| CHECK YOUR UNDERSTANDING |
(a) In the news report on the Baghdad rocket attack below, reproduce the text verbatim from "Security officials said" up to and including "line with regulations.".
(b) Answer these questions using the news report on the Baghdad rocket attack below:
(i) About how far from the U.S. Embassy perimeter did one of the Katyusha rockets land?
(ii) How many rockets struck the military base north of Baghdad earlier this week?
(iii) According to Iraq's semi-official human rights commission, how many people have been killed since Friday?

| DOCUMENT PASSAGE |
__________________________________________________

Security officials said one of the Katyusha rockets landed about 100 meters (110 yards) away from the perimeter of the U.S. Embassy, triggering alert sirens. A soldier manning a checkpoint near a restaurant was killed, they added, speaking on condition of anonymity in line with regulations.
The Green Zone is home to several Western embassies and government offices. An eyewitness near the embassy said he heard two explosions. It was not immediately clear where the other landed. Earlier this week, three rockets struck a large military base north of Baghdad that houses U.S. and Iraqi forces. No casualties were reported from that attack.
Iraq has been engulfed by deadly anti-government protests that have picked up momentum in recent days. Iraq's semi-official human rights commission said 100 people have been killed and over 5,000 injured since Friday, when protests resumed after a three-week hiatus.

__________________________________________________

| INFORMATION |
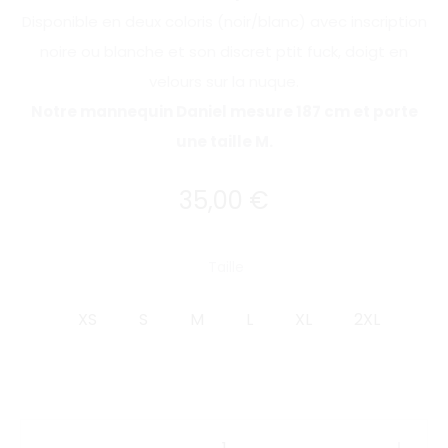
Disponible en deux coloris (noir/blanc) avec inscription
noire ou blanche et son discret ptit fuck, doigt en
velours sur la nuque.
Notre mannequin Daniel mesure 187 cm et porte
une taille M.
35,00
€
Taille
XS
S
M
L
XL
2XL
quantité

__________________________________________________

| ANSWERS |
(a)
Security officials said one of the Katyusha rockets landed about 100 meters (110 yards) away from the perimeter of the U.S. Embassy, triggering alert sirens. A soldier manning a checkpoint near a restaurant was killed, they added, speaking on condition of anonymity in line with regulations.

(b)
(i) About 100 meters (110 yards).
(ii) Three.
(iii) 100 people.